While standing in the infield at East Bay Raceway Park in February, I was thinking about what a loss to history it will be once the track is buried.
While standing in the infield at East Bay Raceway Park in February, I was thinking about what a loss to sprint car history it will be once the track is buried under a mountain of phosphate mining refuse.
I have been attending races at East Bay for over 20 years, but the track has been around a lot longer than that.
The track was opened in 1977 by Jimmy Mingo, and it was one of those tracks that I always wanted to see. Some tracks just jump out at you with history the first time you see them.
Manzanita, Eldora, Knoxville and Terre Haute were all tracks where I felt like I was on hallowed ground the first time there.

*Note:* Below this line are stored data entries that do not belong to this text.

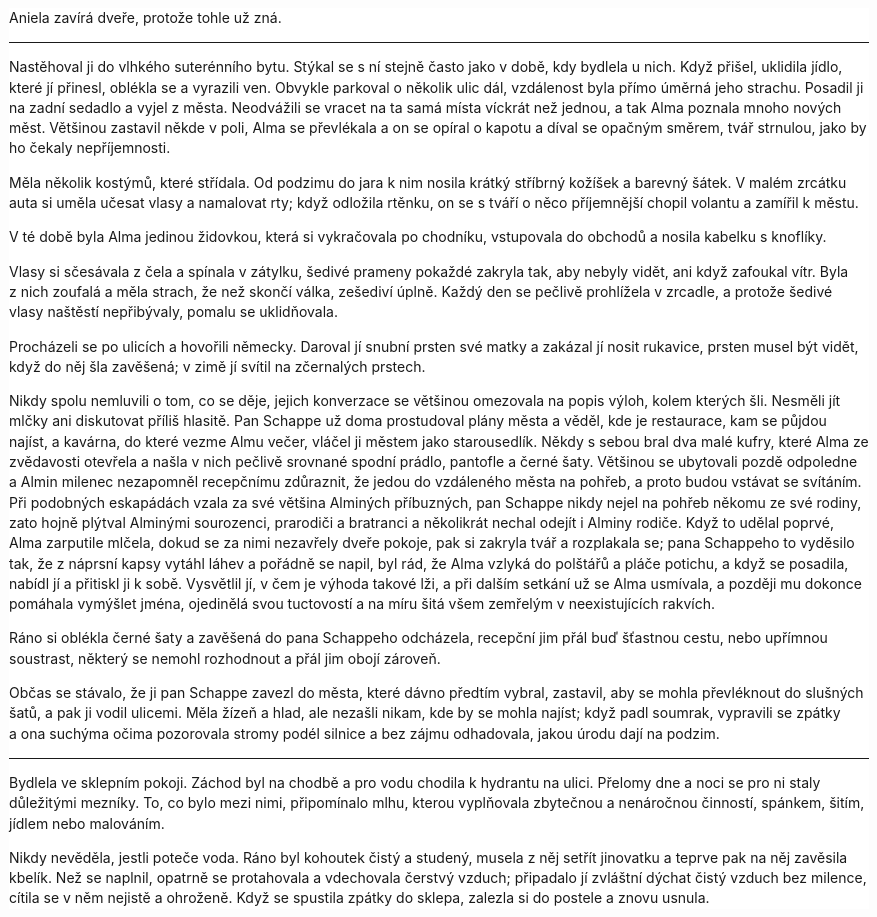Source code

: Aniela zavírá dveře, protože tohle už zná.

* * *

Nastěhoval ji do vlhkého suterénního bytu. Stýkal se s ní stejně často jako v době, kdy bydlela u nich. Když přišel, uklidila jídlo, které jí přinesl, oblékla se a vyrazili ven. Obvykle parkoval o několik ulic dál, vzdálenost byla přímo úměrná jeho strachu. Posadil ji na zadní sedadlo a vyjel z města. Neodvážili se vracet na ta samá místa víckrát než jednou, a tak Alma poznala mnoho nových měst. Většinou zastavil někde v poli, Alma se převlékala a on se opíral o kapotu a díval se opačným směrem, tvář strnulou, jako by ho čekaly nepříjemnosti.

Měla několik kostýmů, které střídala. Od podzimu do jara k nim nosila krátký stříbrný kožíšek a barevný šátek. V malém zrcátku auta si uměla učesat vlasy a namalovat rty; když odložila rtěnku, on se s tváří o něco příjemnější chopil volantu a zamířil k městu.

V té době byla Alma jedinou židovkou, která si vykračovala po chodníku, vstupovala do obchodů a nosila kabelku s knoflíky.

Vlasy si sčesávala z čela a spínala v zátylku, šedivé prameny pokaždé zakryla tak, aby nebyly vidět, ani když zafoukal vítr. Byla z nich zoufalá a měla strach, že než skončí válka, zešediví úplně. Každý den se pečlivě prohlížela v zrcadle, a protože šedivé vlasy naštěstí nepřibývaly, pomalu se uklidňovala.

Procházeli se po ulicích a hovořili německy. Daroval jí snubní prsten své matky a zakázal jí nosit rukavice, prsten musel být vidět, když do něj šla zavěšená; v zimě jí svítil na zčernalých prstech.

Nikdy spolu nemluvili o tom, co se děje, jejich konverzace se většinou omezovala na popis výloh, kolem kterých šli. Nesměli jít mlčky ani diskutovat příliš hlasitě. Pan Schappe už doma prostudoval plány města a věděl, kde je restaurace, kam se půjdou najíst, a kavárna, do které vezme Almu večer, vláčel ji městem jako staro­usedlík. Někdy s sebou bral dva malé kufry, které Alma ze zvědavosti otevřela a našla v nich pečlivě srovnané spodní prádlo, pantofle a černé šaty. Většinou se ubytovali pozdě odpoledne a Almin milenec nezapomněl recepčnímu zdůraznit, že jedou do vzdáleného města na pohřeb, a proto budou vstávat se svítáním. Při podobných eskapádách vzala za své většina Alminých příbuzných, pan Schappe nikdy nejel na pohřeb někomu ze své rodiny, zato hojně plýtval Alminými sourozenci, prarodiči a bratranci a několikrát nechal odejít i Alminy rodiče. Když to udělal poprvé, Alma zarputile mlčela, dokud se za nimi nezavřely dveře pokoje, pak si zakryla tvář a rozplakala se; pana Schappeho to vyděsilo tak, že z náprsní kapsy vytáhl láhev a pořádně se napil, byl rád, že Alma vzlyká do polštářů a pláče potichu, a když se posadila, nabídl jí a přitiskl ji k sobě. Vysvětlil jí, v čem je výhoda takové lži, a při dalším setkání už se Alma usmívala, a později mu dokonce pomáhala vymýšlet jména, ojedinělá svou tuctovostí a na míru šitá všem zemřelým v neexistujících rakvích.

Ráno si oblékla černé šaty a zavěšená do pana Schappeho odcházela, recepční jim přál buď šťastnou cestu, nebo upřímnou soustrast, některý se nemohl rozhodnout a přál jim obojí zároveň.

Občas se stávalo, že ji pan Schappe zavezl do města, které dávno předtím vybral, zastavil, aby se mohla převléknout do slušných šatů, a pak ji vodil ulicemi. Měla žízeň a hlad, ale nezašli nikam, kde by se mohla najíst; když padl soumrak, vypravili se zpátky a ona suchýma očima pozorovala stromy podél silnice a bez zájmu odhadovala, jakou úrodu dají na podzim.

* * *

Bydlela ve sklepním pokoji. Záchod byl na chodbě a pro vodu chodila k hydrantu na ulici. Přelomy dne a noci se pro ni staly důležitými mezníky. To, co bylo mezi nimi, připomínalo mlhu, kterou vyplňovala zbytečnou a nenáročnou činností, spánkem, šitím, jídlem nebo malováním.

Nikdy nevěděla, jestli poteče voda. Ráno byl kohoutek čistý a studený, musela z něj setřít jinovatku a teprve pak na něj zavěsila kbelík. Než se naplnil, opatrně se protahovala a vdechovala čerstvý vzduch; připadalo jí zvláštní dýchat čistý vzduch bez milence, cítila se v něm nejistě a ohroženě. Když se spustila zpátky do sklepa, zalezla si do postele a znovu usnula.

I grew up with Central Pennsylvania tracks, so they were actually part of my youth memory. I had sort of the same feeling at East Bay the first time, and I think the palm trees and warm, sunny February weather was also a help.
Now I live in Florida, but my first trips there, I was coming down from cold Pennsylvania.
The first sprint car show at East Bay was a 100-lap event promoted by Rocky Fisher in 1977 and was wingless. That was one year before the World of Outlaws started at Devil‘s Bowl Speedway in Texas.
The East Bay Nationals ran every February and was unsanctioned for a few years. It was really an outlaw track, where all of the drivers showed up in February to race.
The early shows were all wingless before going to both winged and non-winged, and eventually all winged.
The World of Outlaws sanctioned the East Bay Nationals through the mid 1980s. After that, the All Stars had their name on the event all the way up to the early 1990s, and returned again this year.
I was looking at the stands for the Monday night All Star show and they had an excellent crowd and an excellent field of cars. I was thinking about how cool it would be to have a World of Outlaws show at East Bay for the final East Bay Nationals in four years.
That would be the 2024 Nationals, and I believe they would pack the place.
Maybe it could be an All Star and World of Outlaws co-sanctioned weekend, a little like Volusia does. If both sanctions worked together with the track, I think it could be a great way to close out the career of a historic race track.
Way back in 1980, Gene Marderness took a famous photo of the infield at East Bay from the flag stand. In the infield were Steve Kinser, Sammy Swindell and Rick Ferkel standing by their non-winged sprint cars with World of Outlaws founder Ted Johnson standing in front of them.
Maybe the three drivers could re-stage the shot 44 years later and Gene can take the photo. The World of Outlaws even held their season-ending banquet in Tampa and Apollo Beach the first few years.
East Bay Raceway Park will have 47 years of sprint car history by the time they close the doors, and one last big event to send it off is something the fans, the drivers and the track deserve before it gets buried under a pile of silt.